The problem: Reproduce everything from the start of the items down to the line containing "var sketch = newSketch(context, id", including that line.

[Stored entries]
** START **
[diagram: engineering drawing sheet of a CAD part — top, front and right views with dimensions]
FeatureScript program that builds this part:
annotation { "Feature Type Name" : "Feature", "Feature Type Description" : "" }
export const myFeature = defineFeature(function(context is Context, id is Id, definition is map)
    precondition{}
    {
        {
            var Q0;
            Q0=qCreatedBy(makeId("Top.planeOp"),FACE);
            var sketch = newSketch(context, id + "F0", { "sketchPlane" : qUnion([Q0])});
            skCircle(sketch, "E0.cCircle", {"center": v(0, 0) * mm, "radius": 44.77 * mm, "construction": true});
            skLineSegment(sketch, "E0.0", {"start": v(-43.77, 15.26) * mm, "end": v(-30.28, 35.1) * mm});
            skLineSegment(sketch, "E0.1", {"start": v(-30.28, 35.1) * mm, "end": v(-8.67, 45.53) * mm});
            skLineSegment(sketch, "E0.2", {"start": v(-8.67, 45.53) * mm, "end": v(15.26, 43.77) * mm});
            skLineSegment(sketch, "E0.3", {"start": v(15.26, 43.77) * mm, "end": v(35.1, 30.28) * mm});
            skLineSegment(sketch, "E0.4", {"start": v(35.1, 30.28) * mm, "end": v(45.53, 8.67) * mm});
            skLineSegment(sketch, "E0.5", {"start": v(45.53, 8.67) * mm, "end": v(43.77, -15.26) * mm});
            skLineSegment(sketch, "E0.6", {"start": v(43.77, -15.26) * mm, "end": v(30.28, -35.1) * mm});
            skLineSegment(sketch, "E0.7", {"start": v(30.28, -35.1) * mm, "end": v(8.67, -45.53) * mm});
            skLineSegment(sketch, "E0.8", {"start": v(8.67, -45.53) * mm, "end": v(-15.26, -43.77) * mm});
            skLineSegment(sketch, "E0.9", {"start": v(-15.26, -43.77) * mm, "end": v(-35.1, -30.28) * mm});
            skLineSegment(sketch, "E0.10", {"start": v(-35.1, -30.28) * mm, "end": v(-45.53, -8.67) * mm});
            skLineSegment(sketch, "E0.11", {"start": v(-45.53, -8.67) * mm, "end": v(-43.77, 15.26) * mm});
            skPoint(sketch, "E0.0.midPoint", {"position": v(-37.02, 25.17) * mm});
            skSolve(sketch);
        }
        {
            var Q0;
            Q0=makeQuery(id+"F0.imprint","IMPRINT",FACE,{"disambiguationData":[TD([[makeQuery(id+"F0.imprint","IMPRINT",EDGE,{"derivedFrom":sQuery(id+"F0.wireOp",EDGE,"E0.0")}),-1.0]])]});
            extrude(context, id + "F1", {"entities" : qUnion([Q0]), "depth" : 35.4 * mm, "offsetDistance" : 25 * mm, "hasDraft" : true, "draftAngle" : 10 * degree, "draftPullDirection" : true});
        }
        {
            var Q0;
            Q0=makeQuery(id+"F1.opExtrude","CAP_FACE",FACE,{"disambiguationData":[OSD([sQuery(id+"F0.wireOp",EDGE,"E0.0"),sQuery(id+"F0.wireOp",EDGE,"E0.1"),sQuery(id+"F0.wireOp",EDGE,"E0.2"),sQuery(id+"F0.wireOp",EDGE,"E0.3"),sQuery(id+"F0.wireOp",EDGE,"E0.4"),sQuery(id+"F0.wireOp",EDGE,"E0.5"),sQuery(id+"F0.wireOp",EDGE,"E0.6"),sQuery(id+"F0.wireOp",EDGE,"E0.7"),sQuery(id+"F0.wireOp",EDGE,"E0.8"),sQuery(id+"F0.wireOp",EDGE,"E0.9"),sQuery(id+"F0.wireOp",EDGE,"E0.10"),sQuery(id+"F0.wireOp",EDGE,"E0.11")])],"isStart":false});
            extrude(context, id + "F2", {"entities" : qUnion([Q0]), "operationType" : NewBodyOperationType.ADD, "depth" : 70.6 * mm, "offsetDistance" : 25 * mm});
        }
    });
** END **
Written reply:
[diagram: engineering drawing sheet of a CAD part — top, front and right views with dimensions]
FeatureScript program that builds this part:
annotation { "Feature Type Name" : "Feature", "Feature Type Description" : "" }
export const myFeature = defineFeature(function(context is Context, id is Id, definition is map)
    precondition{}
    {
        {
            var Q0;
            Q0=qCreatedBy(makeId("Top.planeOp"),FACE);
            var sketch = newSketch(context, id + "F0", { "sketchPlane" : qUnion([Q0])});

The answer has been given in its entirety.